The PFD chart for the Northeast covers 11 states.  While a summer studio on the Cape can be in high demand, it is (unfortunately) lumped into the same category as summer studios in a less desirable area; thus lowering the PFD value.  A Cape Cod summer studio at a Points resort would be worth in the vicinity of 40K to 45K points.


----------



## Larry (Oct 8, 2008)

joycapecod said:


> Well, take a look at summer on Cape Cod. My studio on the beach in Provincetown (often July 4 week) is worth I think 18K points. When I deposit the unit I can see almost anything in the weeks bank. If I take it for points for deposit I can get next to nothing because of the limited points value. Yet, my 2 bedroom Orlando unit for Memorial Day week is worth more than 3 times the summer studio on the beach and yet it see next to nothing in the weeks bank. Another example is a week 32 3 bedroom unit I own in Ireland.
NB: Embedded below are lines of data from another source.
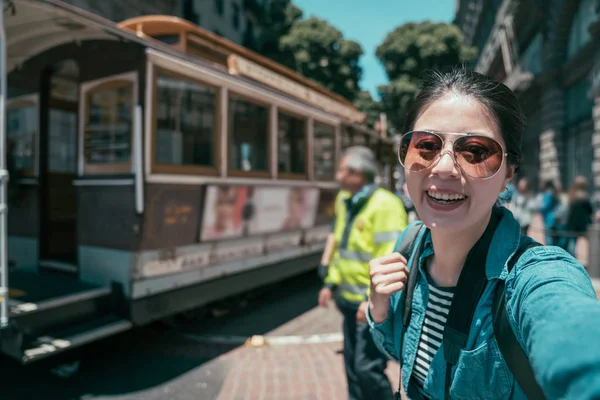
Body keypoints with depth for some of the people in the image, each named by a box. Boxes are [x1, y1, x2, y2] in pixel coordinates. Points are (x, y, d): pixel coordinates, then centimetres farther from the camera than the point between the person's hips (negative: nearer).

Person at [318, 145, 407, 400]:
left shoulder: (383, 205, -19)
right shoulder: (345, 201, 9)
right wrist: (331, 283, 15)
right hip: (352, 301, 9)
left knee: (367, 367, -4)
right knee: (352, 365, 18)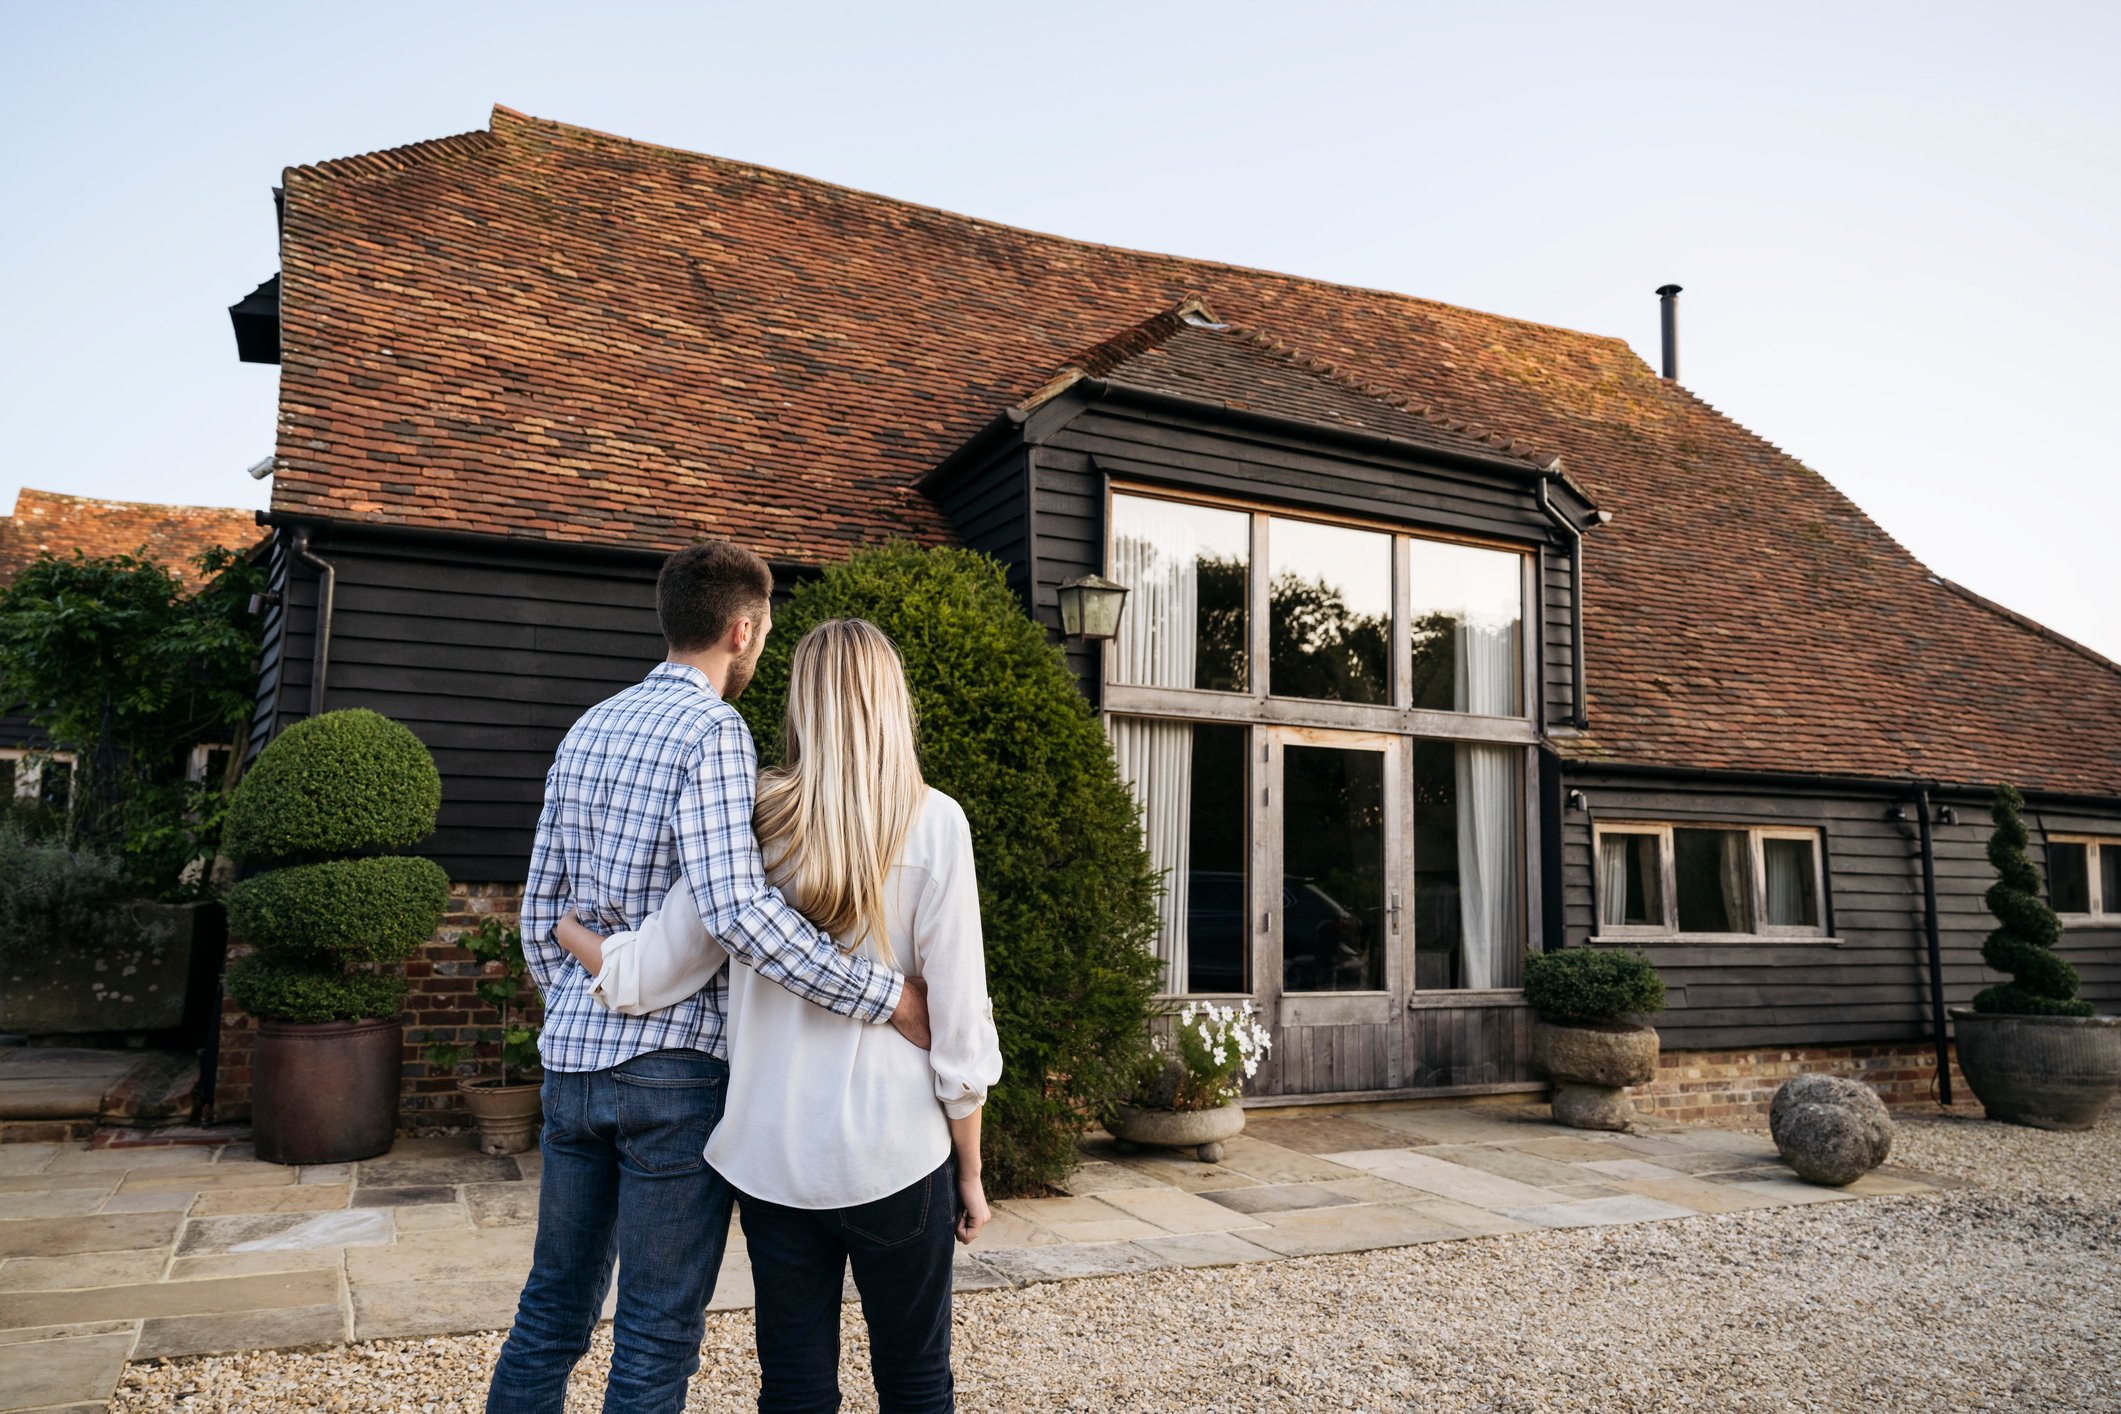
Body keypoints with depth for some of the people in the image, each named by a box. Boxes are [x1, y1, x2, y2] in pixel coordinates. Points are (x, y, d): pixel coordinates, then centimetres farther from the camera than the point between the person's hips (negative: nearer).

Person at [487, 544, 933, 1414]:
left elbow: (540, 911, 13)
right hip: (674, 1064, -7)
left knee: (556, 1302, 19)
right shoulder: (712, 730, -13)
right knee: (659, 1327, 5)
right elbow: (738, 909, -25)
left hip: (572, 1057, 8)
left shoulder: (587, 730, 11)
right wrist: (887, 998, -20)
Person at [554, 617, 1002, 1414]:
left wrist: (564, 929, 16)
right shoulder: (932, 824, -10)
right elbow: (959, 1025, -9)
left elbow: (643, 976, -5)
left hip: (773, 1153, 2)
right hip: (896, 1152, -2)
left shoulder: (757, 820, -4)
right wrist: (970, 1172, 3)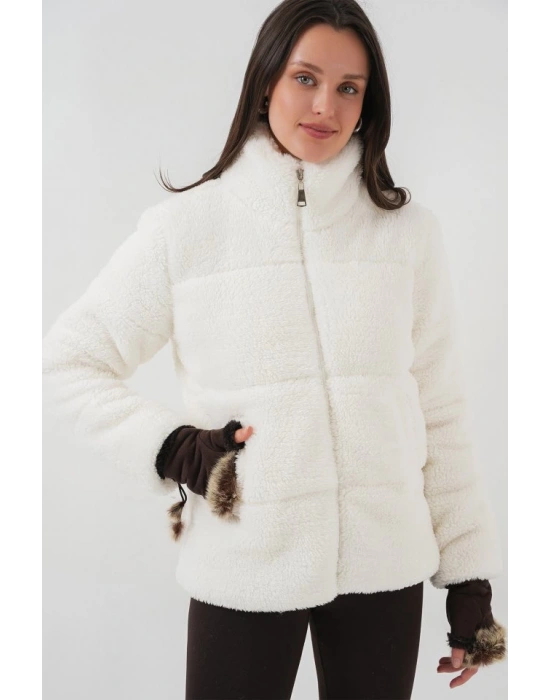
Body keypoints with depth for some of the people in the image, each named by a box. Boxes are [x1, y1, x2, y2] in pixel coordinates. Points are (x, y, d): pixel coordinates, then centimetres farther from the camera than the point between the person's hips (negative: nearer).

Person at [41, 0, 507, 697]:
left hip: (386, 561, 2)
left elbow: (440, 410, 5)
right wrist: (169, 448, -10)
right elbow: (68, 360, 4)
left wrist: (470, 574, 5)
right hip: (244, 568, -2)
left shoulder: (409, 230, 2)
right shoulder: (185, 224, -3)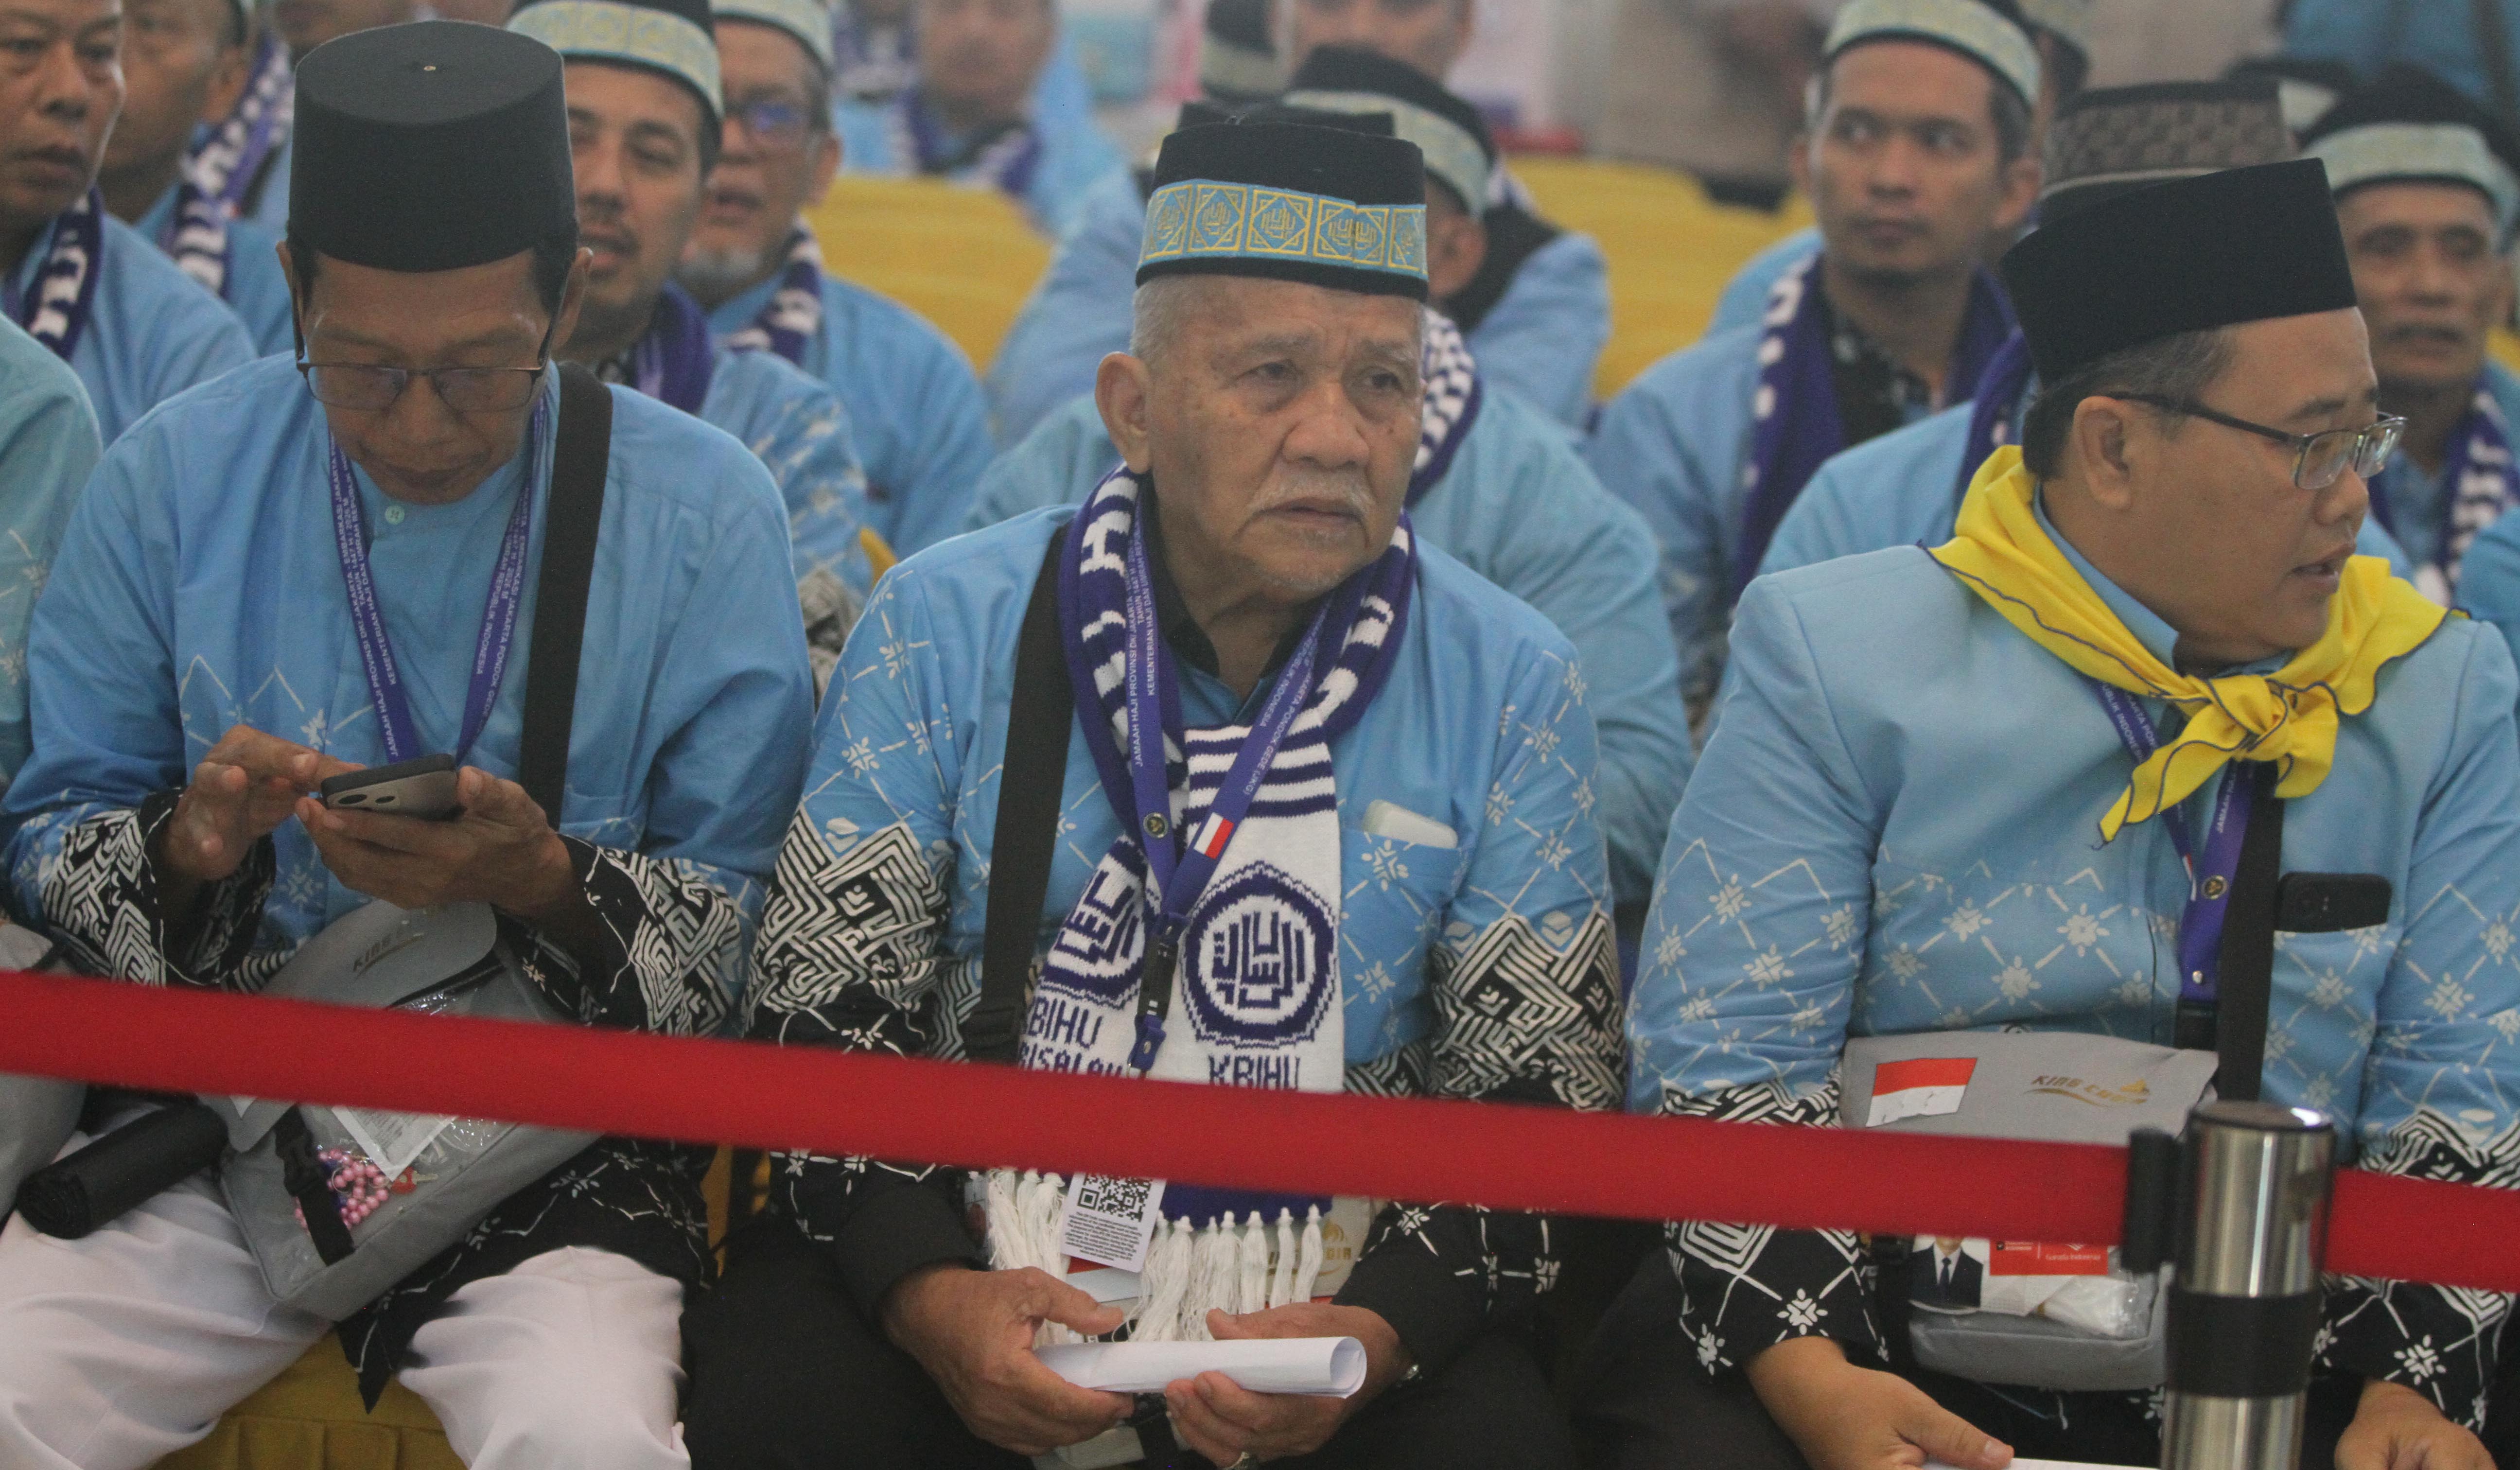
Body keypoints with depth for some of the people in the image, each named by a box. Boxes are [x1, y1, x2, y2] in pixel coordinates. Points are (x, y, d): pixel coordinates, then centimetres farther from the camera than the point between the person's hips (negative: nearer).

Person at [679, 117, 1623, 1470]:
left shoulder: (1511, 685, 0)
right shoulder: (948, 626, 0)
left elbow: (1534, 1102, 1)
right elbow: (825, 1014, 0)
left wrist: (1375, 1335, -19)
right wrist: (931, 1296, -19)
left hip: (1340, 1291, 0)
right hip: (963, 1249, 0)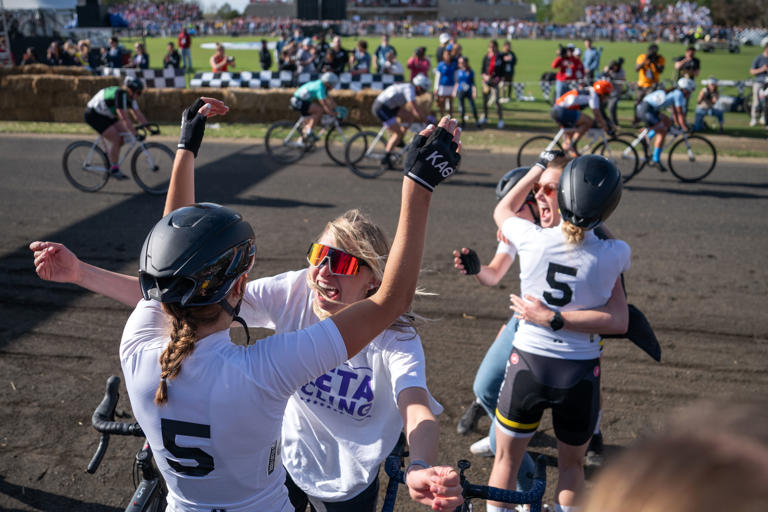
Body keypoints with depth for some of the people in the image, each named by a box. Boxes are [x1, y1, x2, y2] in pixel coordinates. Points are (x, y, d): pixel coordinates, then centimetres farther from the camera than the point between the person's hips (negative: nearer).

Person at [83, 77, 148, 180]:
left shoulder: (130, 97, -3)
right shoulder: (120, 94, -30)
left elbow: (138, 115, 1)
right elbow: (125, 118, -35)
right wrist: (135, 134, -36)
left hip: (106, 115, 9)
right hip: (93, 114, -9)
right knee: (115, 139, -17)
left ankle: (109, 155, 16)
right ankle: (114, 169, -10)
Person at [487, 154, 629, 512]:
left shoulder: (532, 239, -13)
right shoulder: (613, 255, -13)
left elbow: (502, 209, 8)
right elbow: (619, 322, -12)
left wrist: (539, 167, 14)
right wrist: (555, 318, -11)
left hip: (527, 364, 0)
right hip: (581, 374, 1)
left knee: (506, 460, 20)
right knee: (572, 464, 24)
Value in points about 60K...a nice amount of points but I can't get a 2 bedroom on Grand Cayman in February with that amount of points  (need over 75K) but I can see the Grand Cayman unit on the weeks side and anything else out there as long as there was something deposited.
> 
> The weeks you cite would be excellent weeks for points deposits (PFD) but lousy weeks traders in my opinion.
> 
> Joy



Completely agree!!! I have several caribbean studio's that are prime winter weeks where I would get insanely low amount of RCI point but I can trade them for 1 and 2BR units in prime locations during prime season all over the world yet lousy trading 2BR Florida weeks 25 miles from the beach can get 86,500 points RCI points per week.


----------